Suspecting that the delay in infection is due to the airway mucus-mucin barrier the virus has to cross, the researchers treated the airway organoids with a mucin-selective enzyme that breaks down the mucin-network mesh. It sped up virus entry at 24 hours from “barely detectable to easily detectable,” said Jackson, who concludes that eliminating mucin from this mesh prevented the mesh from blocking SARS-CoV-2 infection of the organoids.

In patients with a very rare disease called primary ciliary dyskinesia, whose ciliary beating capability is compromised or is no longer in sync, mucus flow loses its directionality.

In airway organoids generated from these patients, viral attachment to cilia resembled that seen in normal cells. At 24 hours post-inoculation, cell-infection rates were also similar to those of normal infected cells. Normal-looking microvilli bristled on cell surfaces.

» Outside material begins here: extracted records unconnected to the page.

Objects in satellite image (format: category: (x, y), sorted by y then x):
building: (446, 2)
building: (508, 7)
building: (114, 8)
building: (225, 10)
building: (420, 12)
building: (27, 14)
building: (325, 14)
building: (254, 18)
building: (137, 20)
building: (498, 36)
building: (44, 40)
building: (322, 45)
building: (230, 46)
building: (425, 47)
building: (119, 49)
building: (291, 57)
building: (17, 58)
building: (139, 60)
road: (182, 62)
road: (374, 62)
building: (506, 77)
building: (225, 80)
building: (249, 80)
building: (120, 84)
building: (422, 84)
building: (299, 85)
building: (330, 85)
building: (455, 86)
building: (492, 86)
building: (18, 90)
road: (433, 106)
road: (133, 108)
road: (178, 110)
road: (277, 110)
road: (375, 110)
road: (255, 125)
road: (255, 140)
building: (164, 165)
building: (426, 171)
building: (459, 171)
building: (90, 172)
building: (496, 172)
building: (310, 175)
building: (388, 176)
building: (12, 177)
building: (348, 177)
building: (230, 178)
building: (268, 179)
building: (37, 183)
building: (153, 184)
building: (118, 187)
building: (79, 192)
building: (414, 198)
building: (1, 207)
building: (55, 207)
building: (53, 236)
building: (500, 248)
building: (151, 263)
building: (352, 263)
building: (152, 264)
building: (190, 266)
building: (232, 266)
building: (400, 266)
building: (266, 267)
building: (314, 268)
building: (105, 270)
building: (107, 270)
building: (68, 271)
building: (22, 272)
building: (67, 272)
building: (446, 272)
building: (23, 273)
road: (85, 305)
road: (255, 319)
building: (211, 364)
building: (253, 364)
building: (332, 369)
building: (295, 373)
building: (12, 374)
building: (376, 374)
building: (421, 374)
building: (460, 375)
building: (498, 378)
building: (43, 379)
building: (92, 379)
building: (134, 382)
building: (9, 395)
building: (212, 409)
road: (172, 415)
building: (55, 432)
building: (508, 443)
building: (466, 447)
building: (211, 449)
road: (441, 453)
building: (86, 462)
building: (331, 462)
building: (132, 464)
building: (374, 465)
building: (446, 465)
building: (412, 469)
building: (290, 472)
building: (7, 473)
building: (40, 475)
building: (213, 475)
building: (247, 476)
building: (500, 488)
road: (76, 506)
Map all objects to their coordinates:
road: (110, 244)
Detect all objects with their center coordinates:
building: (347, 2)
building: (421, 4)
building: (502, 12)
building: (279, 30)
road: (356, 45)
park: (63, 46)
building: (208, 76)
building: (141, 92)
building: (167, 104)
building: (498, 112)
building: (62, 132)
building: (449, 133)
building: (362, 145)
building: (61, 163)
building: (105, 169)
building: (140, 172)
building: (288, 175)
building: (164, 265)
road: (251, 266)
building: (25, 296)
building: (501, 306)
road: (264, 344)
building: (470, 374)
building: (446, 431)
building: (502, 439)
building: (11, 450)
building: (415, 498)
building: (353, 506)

But at 48 hours, SARS-CoV-2 was infecting far fewer cells overall—it could infect only the immediately surrounding cells—suggesting that once SARS-CoV-2 has started replicating within infected cells, the virus relies on adequate mucus flow to help it spread throughout the upper airways.

A May 2020 Nature Communications study, co-authored by Jackson, showed that ACE2—the classic SARS-CoV-2-binding cell-surface molecule, or receptor—concentrates on the cilia of nasal epithelial cells. The new Cell study showed that SARS-CoV-2 bound to epithelial cilia via this receptor.

From there, Jackson said, the virus might slip past the mucus-mucin barrier in one of two ways: either by skipping down the side of cilia, hopscotch-style, from one ACE2 molecule to the next until it reaches the cell’s main body, fusing with the cell membrane there and climbing in; or by wedging its way into the cilium and riding an internal freight elevator down to the cell body.

“Once the virus gets through that barrier,” he said, “it can replicate freely in underlying cells.”

The researchers also found that SARS-CoV-2, once inside the cell, induces activity on the part of intracellular enzymes that causes microvilli to enlarge and branch, like crazy cactus plants, until their tips poke out above the mucus barrier. Their numbers increase. As soon as 24 hours post-inoculation, many altered microvilli, ordinarily less than half the length of cilia, have turned into huge, branching, tree-like structures the size of cilia or larger, and they’re decorated with attached viral particles that can shove off into the mucus-mucin layer, where they can float down the mucus river and infect other, more-distant cells.

The researchers pinpointed enzymes in the cell, massively switched on by SARS-CoV-2 infection, that were causing the microvilli’s transformation. Inhibiting these enzymes ground that aberration to a halt and greatly diminished the virus’s spread to other cells.

One spray to bind them all?

Jackson and his colleagues had similar results when they incubated airway organoids with either of two other respiratory viruses—the now-surging respiratory syncytial virus and the less-common parainfluenza virus—as well as with BA.1, a variant of the omicron strain.

Omicron is more contagious, and, as expected, it infected airway-organoid multiciliated cells more quickly than the older strain used for the other SARS-CoV-2 experiments. But inhibiting viral entry or exit in airway cells still proved effective, even for this highly infectious variant.

These viral entry mechanisms may be a general property of many respiratory viruses, Jackson said.

The findings identify new targets for a nasally applied drug that, by impeding ciliary motion or microvilli gigantism, could prevent even unknown respiratory viruses—the kind you meet, say, at a pandemic—from making themselves at home in your nose or throat.

Jackson said substances used in these experiments could perhaps be optimized for use in, say, nasal sprays soon after a respiratory viral exposure, or as prophylactics.

“Delaying viral entry, exit or spread with a locally applied, short-duration drug would help our immune systems catch up and arrive in time to stop full-blown infection and hopefully limit future pandemics,” he said.